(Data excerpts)
◇ ◇ ◇
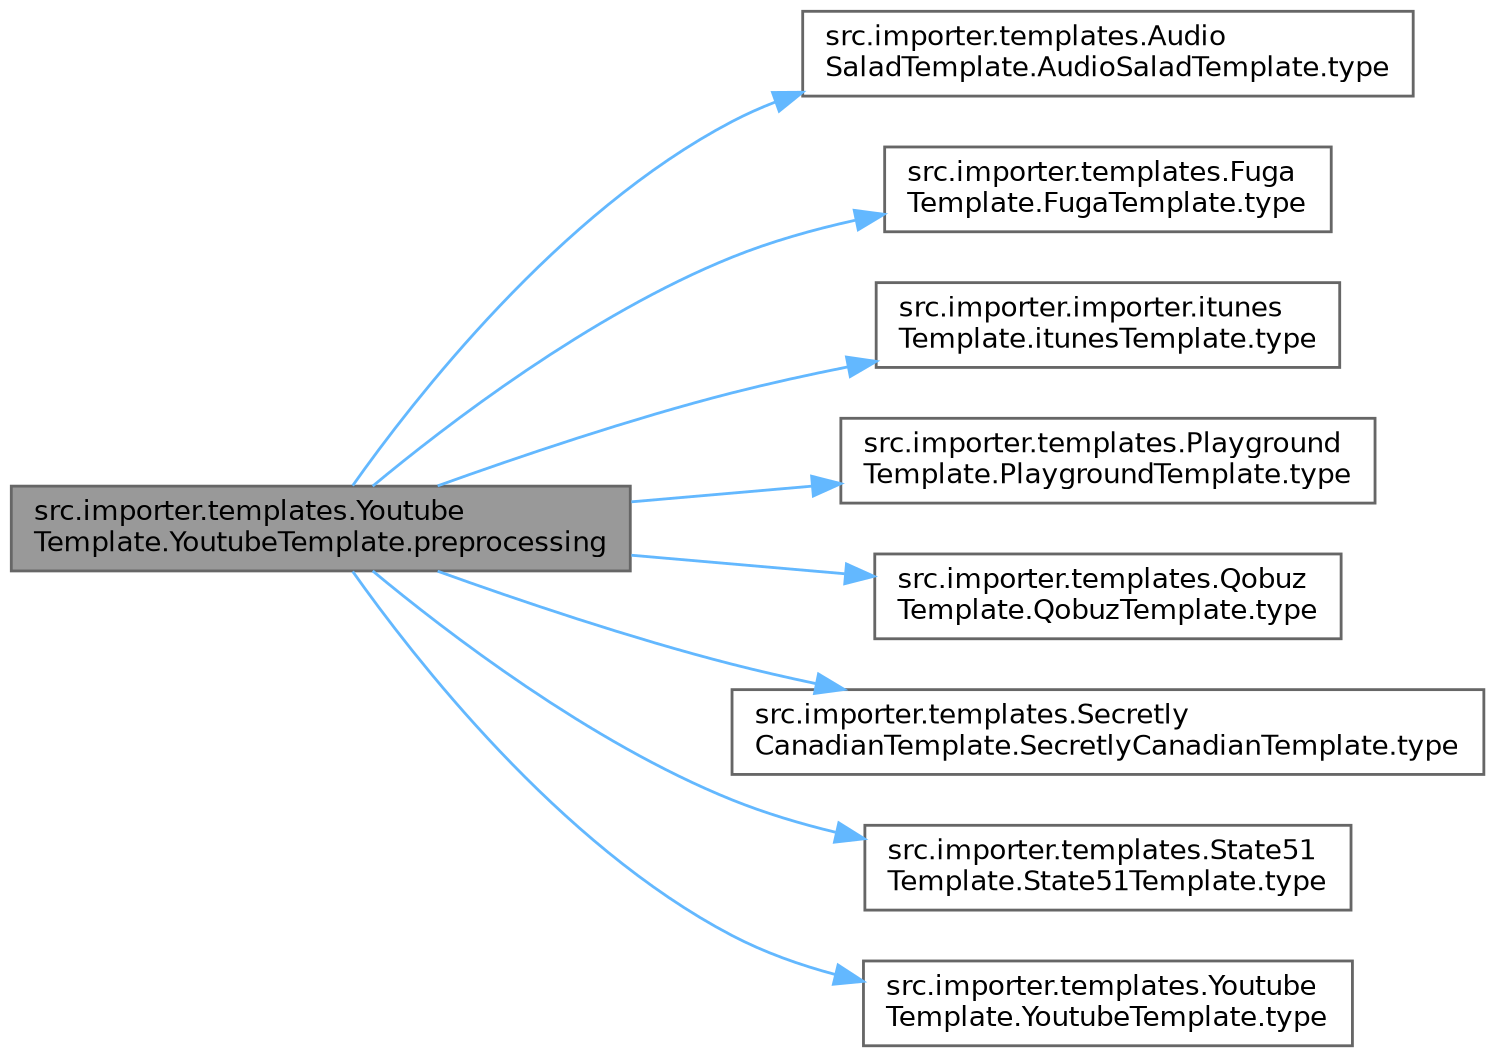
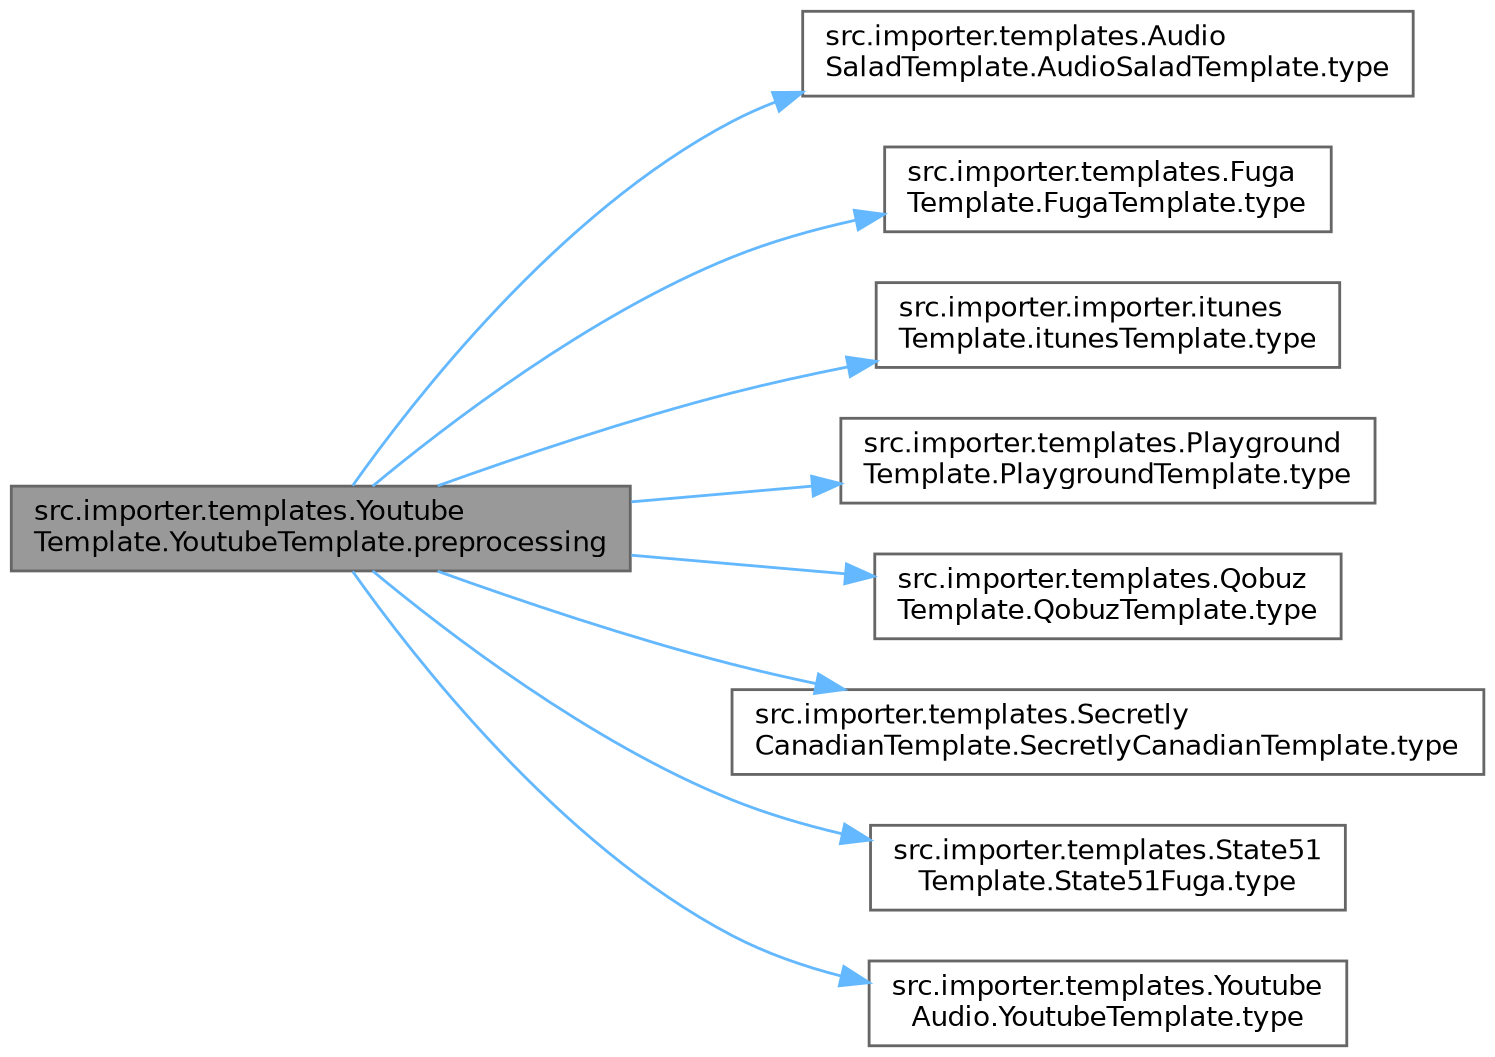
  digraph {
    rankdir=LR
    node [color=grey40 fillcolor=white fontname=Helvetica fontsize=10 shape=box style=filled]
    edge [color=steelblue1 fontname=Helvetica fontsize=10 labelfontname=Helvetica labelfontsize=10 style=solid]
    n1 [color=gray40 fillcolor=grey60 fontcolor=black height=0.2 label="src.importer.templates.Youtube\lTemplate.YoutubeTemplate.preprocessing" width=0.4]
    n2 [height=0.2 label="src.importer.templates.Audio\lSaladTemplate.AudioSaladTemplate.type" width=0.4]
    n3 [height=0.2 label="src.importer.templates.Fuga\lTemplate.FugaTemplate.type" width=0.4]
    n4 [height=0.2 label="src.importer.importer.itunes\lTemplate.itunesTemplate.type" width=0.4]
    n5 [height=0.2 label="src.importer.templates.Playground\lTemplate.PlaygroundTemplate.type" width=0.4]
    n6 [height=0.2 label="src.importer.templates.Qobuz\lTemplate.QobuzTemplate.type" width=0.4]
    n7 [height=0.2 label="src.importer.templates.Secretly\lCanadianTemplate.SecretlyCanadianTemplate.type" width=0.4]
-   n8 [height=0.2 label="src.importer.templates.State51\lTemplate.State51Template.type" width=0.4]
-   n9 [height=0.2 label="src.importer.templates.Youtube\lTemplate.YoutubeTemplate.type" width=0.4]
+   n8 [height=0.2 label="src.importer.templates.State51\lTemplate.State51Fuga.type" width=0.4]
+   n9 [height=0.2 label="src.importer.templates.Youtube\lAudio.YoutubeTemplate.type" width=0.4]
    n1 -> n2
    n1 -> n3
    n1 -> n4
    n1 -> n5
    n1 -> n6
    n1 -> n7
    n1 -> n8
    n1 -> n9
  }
◇ ◇ ◇
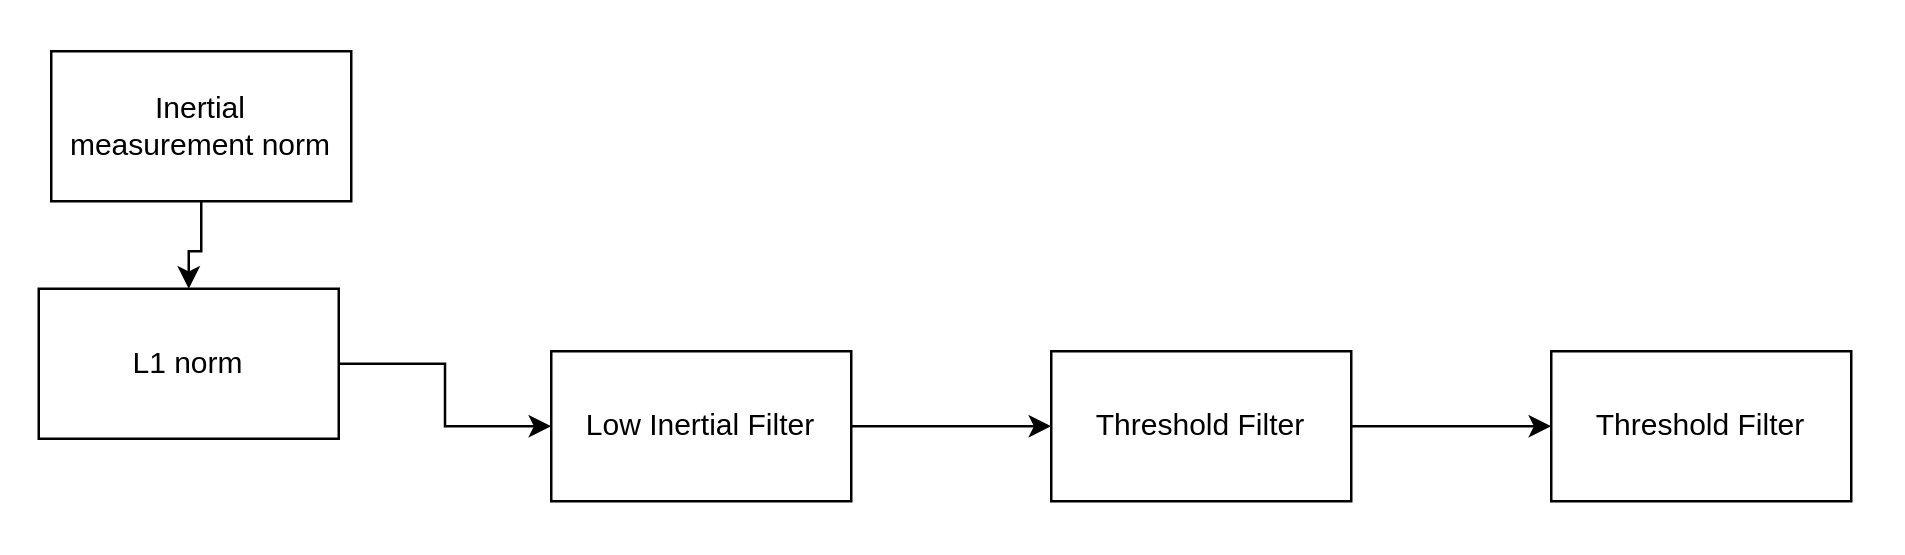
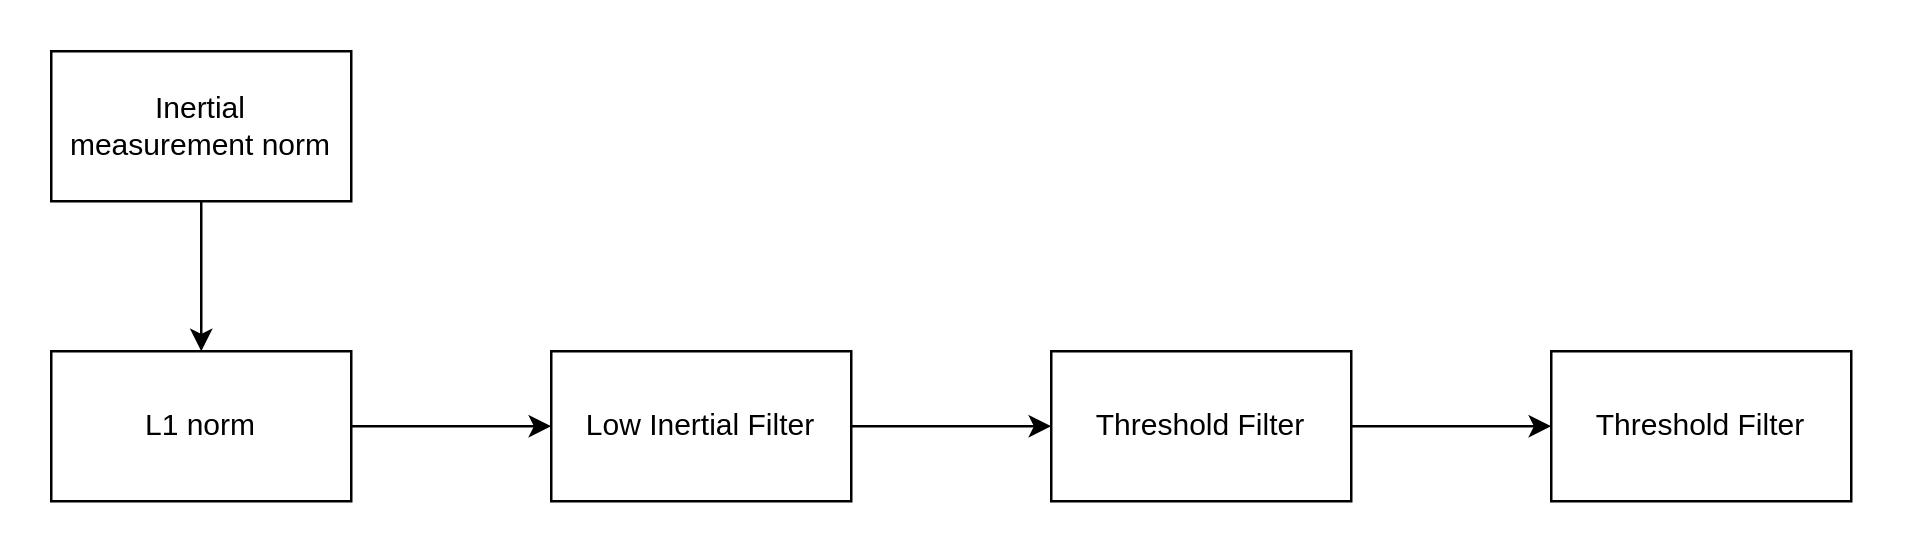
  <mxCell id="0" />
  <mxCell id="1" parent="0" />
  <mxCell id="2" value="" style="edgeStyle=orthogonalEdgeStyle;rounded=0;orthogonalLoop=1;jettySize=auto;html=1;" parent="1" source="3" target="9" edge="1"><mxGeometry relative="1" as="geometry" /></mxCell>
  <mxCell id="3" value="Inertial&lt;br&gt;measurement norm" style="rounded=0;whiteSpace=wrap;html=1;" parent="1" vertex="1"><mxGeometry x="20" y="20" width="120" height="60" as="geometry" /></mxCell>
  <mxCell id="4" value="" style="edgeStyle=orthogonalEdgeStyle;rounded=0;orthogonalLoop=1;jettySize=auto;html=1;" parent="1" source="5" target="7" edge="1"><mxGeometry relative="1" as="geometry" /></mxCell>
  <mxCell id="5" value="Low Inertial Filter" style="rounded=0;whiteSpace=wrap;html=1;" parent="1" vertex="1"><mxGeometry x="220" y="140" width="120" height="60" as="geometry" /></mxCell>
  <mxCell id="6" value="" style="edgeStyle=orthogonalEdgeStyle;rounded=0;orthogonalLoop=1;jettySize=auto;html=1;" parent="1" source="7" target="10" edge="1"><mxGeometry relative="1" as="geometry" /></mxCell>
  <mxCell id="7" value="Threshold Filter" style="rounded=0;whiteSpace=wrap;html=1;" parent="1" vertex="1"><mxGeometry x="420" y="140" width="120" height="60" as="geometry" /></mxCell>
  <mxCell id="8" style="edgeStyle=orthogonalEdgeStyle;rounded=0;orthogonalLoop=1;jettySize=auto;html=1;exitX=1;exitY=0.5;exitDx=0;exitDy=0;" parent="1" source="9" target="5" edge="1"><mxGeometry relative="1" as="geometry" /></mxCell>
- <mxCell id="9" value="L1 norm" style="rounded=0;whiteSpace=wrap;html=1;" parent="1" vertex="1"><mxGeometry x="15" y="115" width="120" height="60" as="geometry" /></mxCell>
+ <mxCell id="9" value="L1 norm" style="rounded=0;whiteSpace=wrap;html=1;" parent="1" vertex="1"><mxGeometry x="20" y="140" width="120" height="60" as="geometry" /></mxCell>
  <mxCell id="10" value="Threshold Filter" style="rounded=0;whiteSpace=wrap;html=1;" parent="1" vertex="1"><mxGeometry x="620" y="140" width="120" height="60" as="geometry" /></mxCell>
◇ ◇ ◇
**Exercise details**
Locate every line in the entries above that contains the string "Youtube" and copy each one out. Case counts.

**Solution**
    n1 [color=gray40 fillcolor=grey60 fontcolor=black height=0.2 label="src.importer.templates.Youtube\lTemplate.YoutubeTemplate.preprocessing" width=0.4]
-   n9 [height=0.2 label="src.importer.templates.Youtube\lTemplate.YoutubeTemplate.type" width=0.4]
+   n9 [height=0.2 label="src.importer.templates.Youtube\lAudio.YoutubeTemplate.type" width=0.4]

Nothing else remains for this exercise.